In 1668 the monsoon failed badly. Grain thinned in the bins. Sitaram borrowed from Hiralal, a bania lender who sat in the market shade with weights and a ledger. Sitaram could not read what was written, so he listened to the spoken terms, asked Ramdas once for confirmation, then nodded and pressed his thumb to the paper. By 1669 he had mortgaged part of his holding and sold a pair of bullocks. Through 1670 the household ate millet gruel more often than wheat, and Rukmini stretched lentils with wild greens. Sitaram avoided Hiralal’s gaze at the haat and sent Govind, still a boy, to carry small loads to market so Sitaram would not have to speak. Through these years he still slipped away to meet Kallu when he could, timing visits around pilgrim days and market trips, though the meetings grew less frequent as debt and worry tightened around him.

In 1671 Sitaram suffered a serious accident while unloading a bullock cart after harvest. The cart shifted and pinned him, twisting his leg and hip. He could not walk properly for weeks. Ramdas and Govind managed the fields, and Rukmini handled the household. Vaid Narottam set a simple splint and gave bitter herbs. Sitaram lay in the shade, listening to the work he could not do, and forced himself to recite short prayers to Ram and to the household deity rather than spiral into panic.

Recovery came slowly, then turned into a stretch of improvement. From 1675 onward Sitaram saved whenever he could, buying back strength in practical pieces: a better yoke, a calf, then another animal.

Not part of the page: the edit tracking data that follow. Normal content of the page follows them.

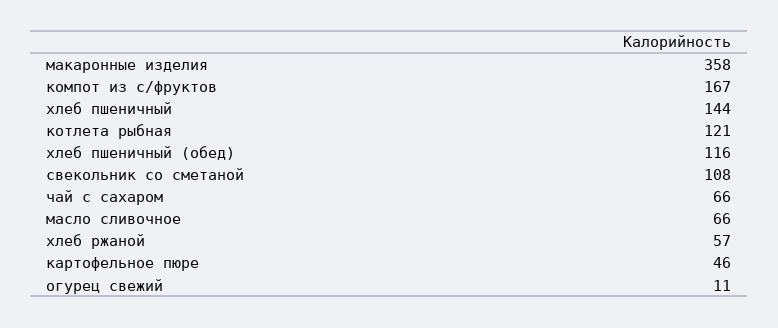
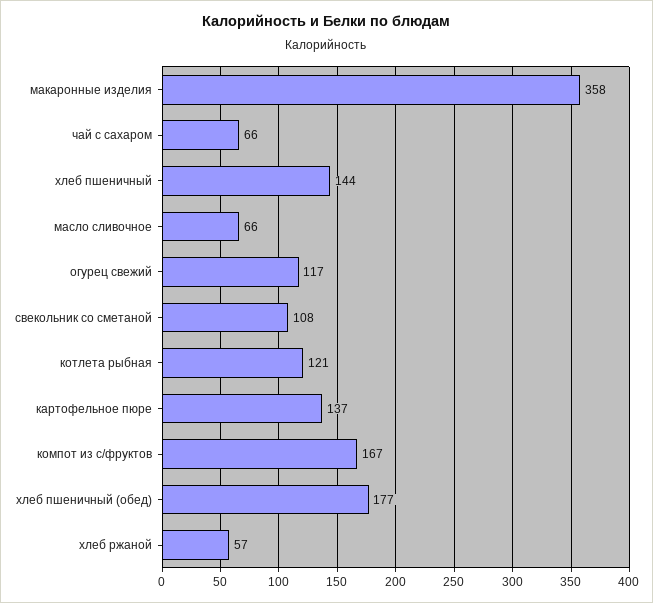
хлеб пшеничный (обед): 116 -> 177
картофельное пюре: 46 -> 137
огурец свежий: 11 -> 117

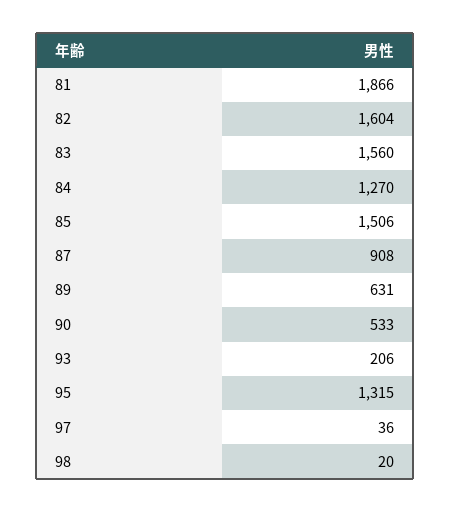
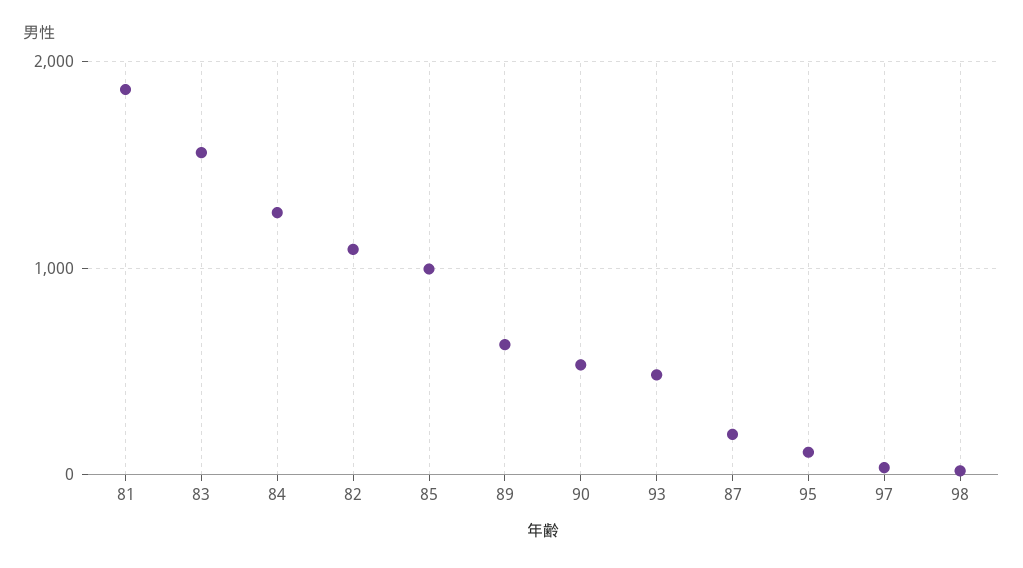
82: 1604 -> 1100
85: 1506 -> 1000
87: 908 -> 200
93: 206 -> 500
95: 1315 -> 100

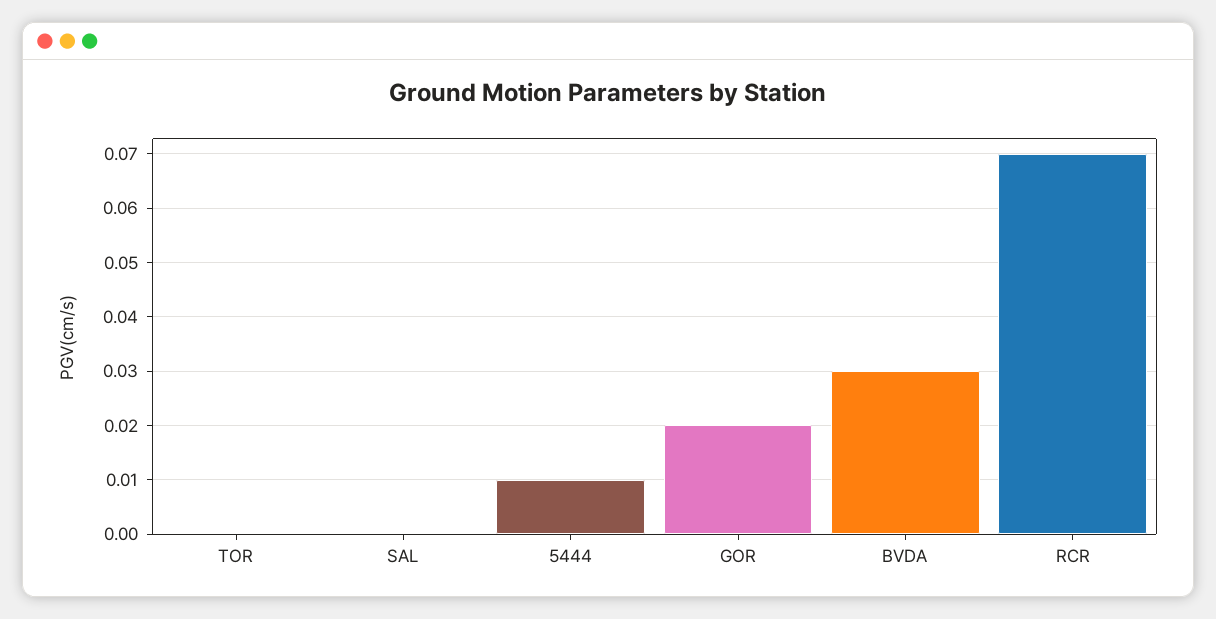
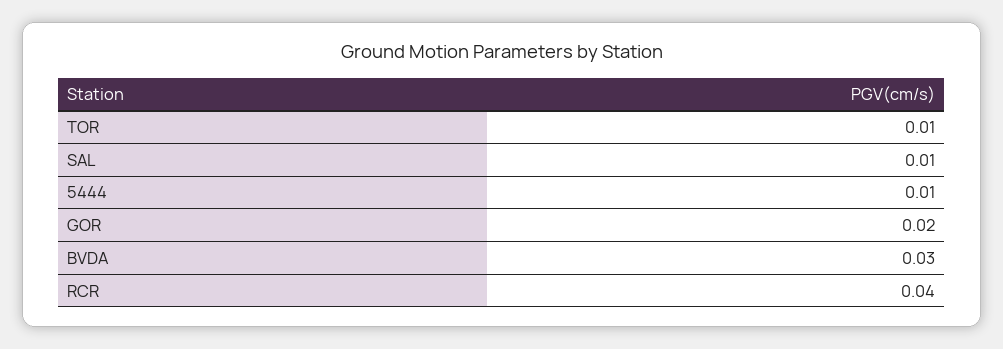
TOR: 0 -> 0.01
SAL: 0 -> 0.01
RCR: 0.07 -> 0.04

Ramcharan had grown into a steady worker who could hold the plough handles straight and manage the bullocks without supervision. He caught a fever in 1676 that would not break. Sitaram sat with him through the nights, pressing wet cloth to his forehead and calling again for the vaid, but Ramcharan died at twenty. The loss left Sitaram short of labor and short of patience with his own worry. After the funeral the meetings with Kallu stopped; Sitaram no longer had the heart for secrecy or the strength for the risk. Govind, still a teenager, took on more work. Kamla, nearing marriageable age, became another pressure point; Sitaram counted what he could offer without losing the field.

He acquired an extra strip of land in 1678 when a neighbor needed quick cash. He showed up for boundary checks, stood quietly while others argued, and spoke only when asked, but when he did speak he kept his words plain and consistent. Elders began asking him to witness agreements and settle minor disputes, not because he enjoyed it, but because he did not exaggerate.

By 1680 Govind had set up his own household nearby, close enough to share labor but separate enough to keep grain stores distinct. Sitaram and Rukmini lived alone then, with Kamla visiting from her husband’s village after marriage.

A respiratory illness took Sitaram in August 1683. He coughed hard, produced phlegm, and could not keep strength through the day. Rukmini and Govind’s household brought warm water, herbs from the vaid, and clarified butter for small offerings at the shrine, but he died on August 20 at fifty-two. His body was carried to the Narmada and cremated on a wood pyre; his family offered water and sesame, and Rukmini placed a final lamp at the household niche that evening.